Egal ob von Hackern, Saboteuren oder gar Terroristen ausgeführt, können Cyberangriffe riesige Schäden anrichten. Laut dem Verfassungsschutz verursachen Cyberattacken bereits heute Schäden in Höhe von rund 50 Mrd. Euro jährlich für die deutsche Wirtschaft. Weltweit sollen es 400 Mrd. Euro sein.

Gerade mit Blick auf das Finanzsystem können diese Schäden sogar weit über den unmittelbaren finanziellen Schaden des betroffenen Instituts hinausgehen: Sie können die Reputation dieser Bank nachhaltig schädigen und das Vertrauen der Kunden in das gesamte Finanzsystem untergraben.

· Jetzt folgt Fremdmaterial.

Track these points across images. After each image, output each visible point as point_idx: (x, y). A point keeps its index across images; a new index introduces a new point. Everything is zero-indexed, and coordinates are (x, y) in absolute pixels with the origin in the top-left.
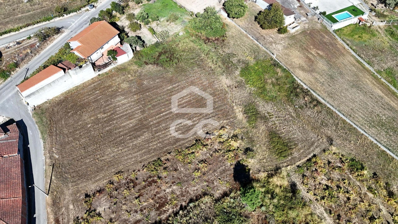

Angesichts der wachsenden Gefährdungslage gerade der Finanzbranche ist es entscheidend, dass die zentralen und dezentralen Schutzmechanismen laufend optimiert werden und dass eine Cybersicherheitskultur verankert wird.

Banken, aber auch Zahlungsverkehrs- und Wertpapierabwickler, müssen ihre IT- und Cyberrisiken mit der gleichen Sorgfalt steuern wie ihre traditionellen Bankrisiken.

Die Bankenaufsicht muss die potenziellen Gefahren im Zusammenhang mit Cyberkriminalität deshalb noch stärker als bisher in den Blick nehmen.

Und die Notenbanken stehen für sich selbst in der besonderen Verantwortung, sich gegen Cyberrisiken zu schützen und damit das Vertrauen in das Finanzsystem zu sichern. Deshalb arbeiten wir auch international eng abgestimmt daran, Cyberrisiken für uns und für die Finanzmarktinfrastrukturen zu reduzieren.

4 Schluss

Meine Damen und Herren,

Oskar Wilde sagte einmal, wenn man Menschen die Wahrheit sagen wolle, müsse man sie zum Lachen bringen, sonst würden sie einen umbringen.

So ernst ist die Lage zum Glück nicht, zumal es ja in vielen Bereichen auch erfreuliche Entwicklungen zu verzeichnen gibt: Der Konjunktur geht es gut, wie auch den allermeisten Unternehmen in Deutschland. Und auch die deutschen Banken sind im Durchschnitt heute besser aufgestellt als vor der Finanzkrise.

Gleichwohl habe ich auch auf einige Herausforderungen hingewiesen, die die Banken zu bewältigen haben. Neben den Auswirkungen des Niedrigzinsumfelds sind das die Veränderungen, die die Digitalisierung mit sich bringt. Und natürlich verlangt auch die Regulierung den Banken viel ab.

Damit die Banken auch in Zukunft ein leistungsfähiger Partner der Wirtschaft sind, müssen sie sich den Herausforderungen stellen. Aber das steht für Sie, meine Damen und Herren, ja außer Frage, da bin ich mir sicher.

Ich danke Ihnen für Ihre Aufmerksamkeit und freue mich jetzt auf unsere Diskussion.

Fußnoten:

  1. Stiglitz, Joseph E. (1985). Credit markets and the control of capital. Journal of Money, Credit and Banking, 17,133-52.
  2. Homstrom, B. and Tirole, J. (1993). Market liquidity and performance monitoring, Journal of Political Economy,101, 678-709.
  3. Siehe Deutsche Bundesbank, Hochgerechnete Angaben aus Jahresabschlüssen 1997 bis 2015, Dezember 2016..
  4. Leroy, A (2014), Credit Procyclicality and Financial Structure in the EU”. Available at SSRN: http://ssrn.com/abstract=2568112 or http://dx.doi.org/10.2139/ssrn.2568112.
  5. Gambacorta, L., Yang, J., Tsatsaronis, K. (2014): "Financial Structure and Growth", BIS Quarterly Review, March 2014, pp. 21-35.